WHAT NEEDS TO BE DONE> Without any of the pictures, transcribe all the lines below exactly.

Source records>
● ● ●

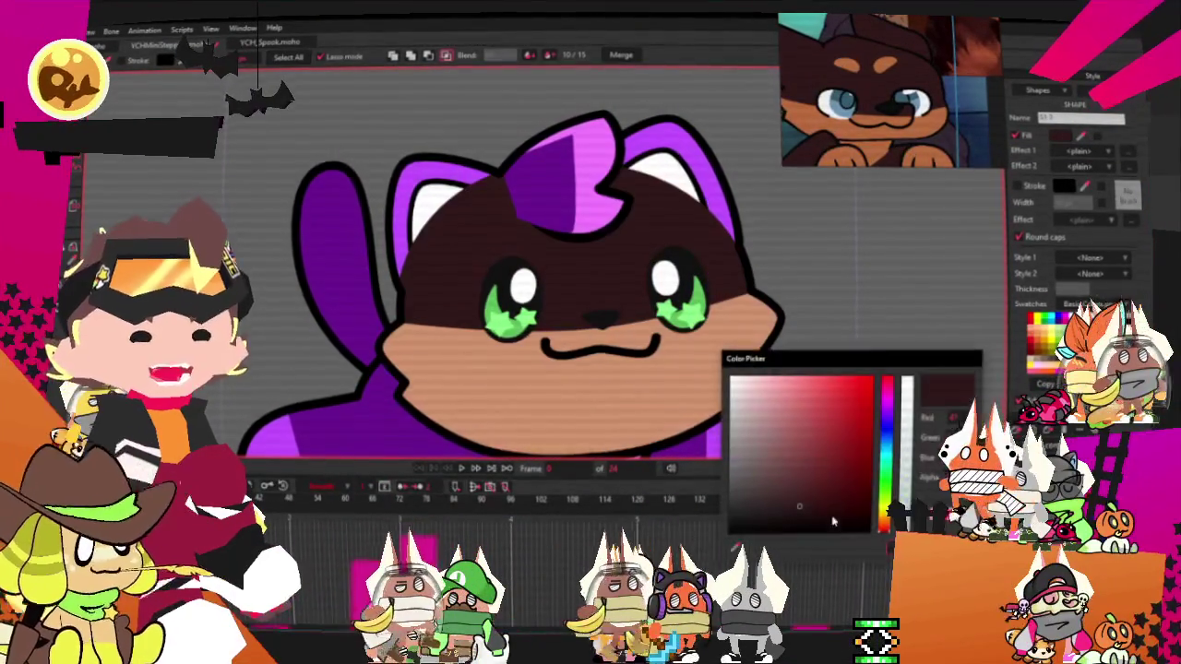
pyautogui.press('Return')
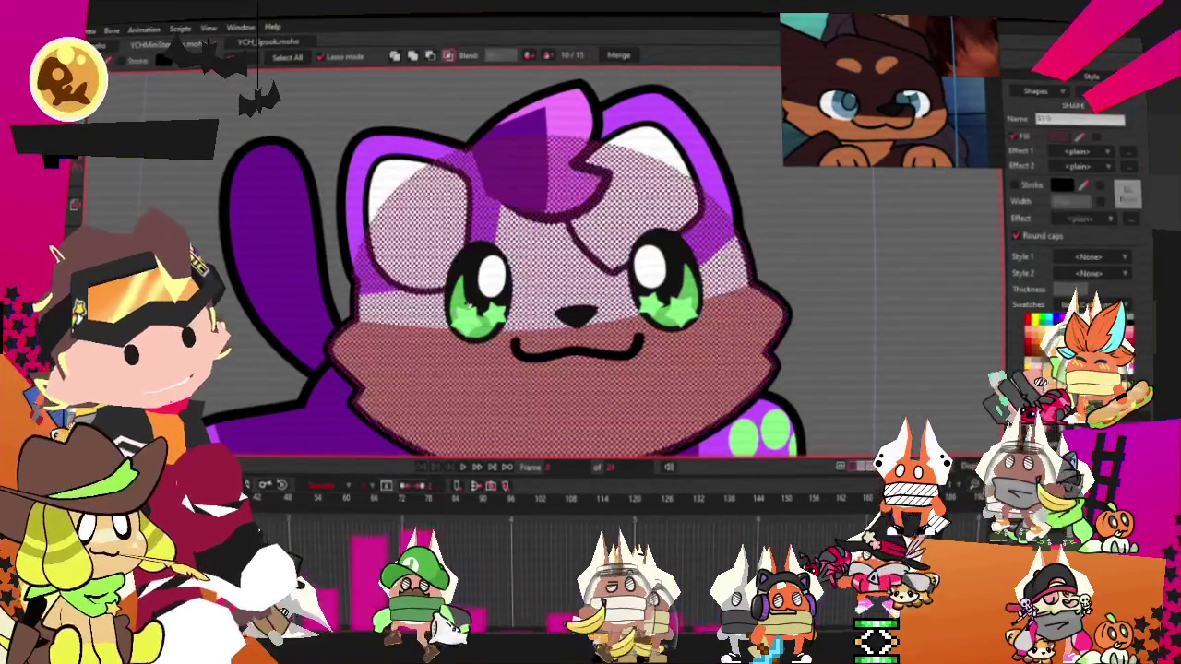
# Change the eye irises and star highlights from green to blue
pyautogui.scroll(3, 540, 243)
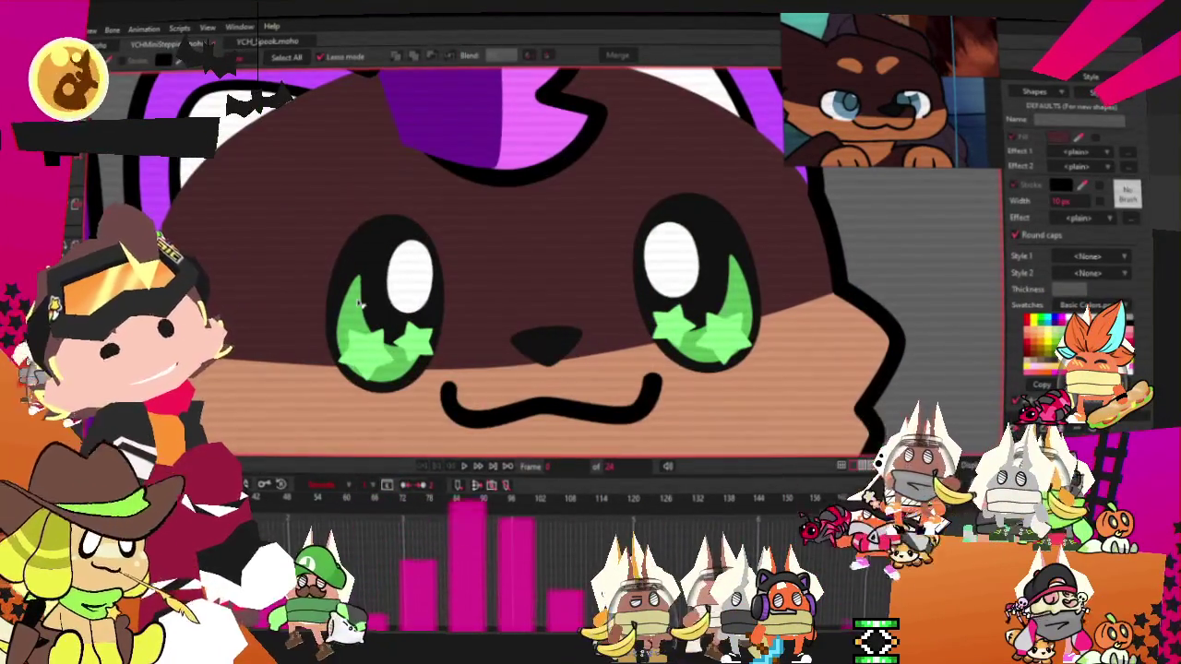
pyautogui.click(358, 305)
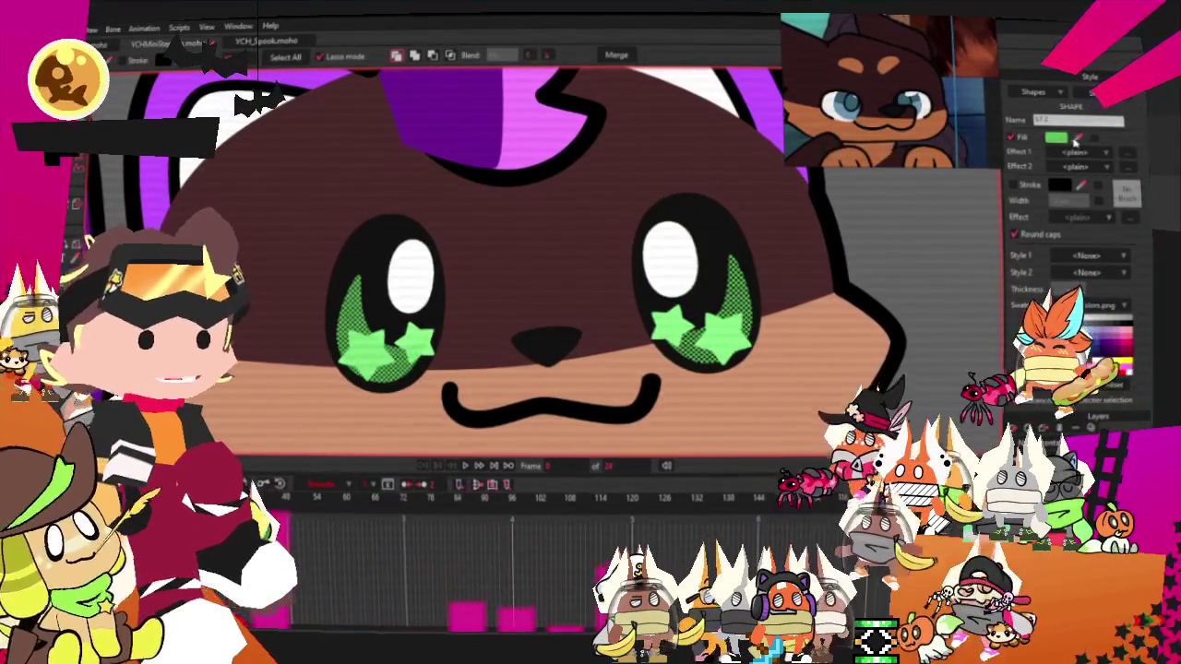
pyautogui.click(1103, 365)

● ● ●

ANSWER FOR THIS EXERCISE>
pyautogui.press('Return')
# Change the eye irises and star highlights from green to blue
pyautogui.scroll(3, 540, 243)
pyautogui.click(358, 305)
pyautogui.click(1103, 365)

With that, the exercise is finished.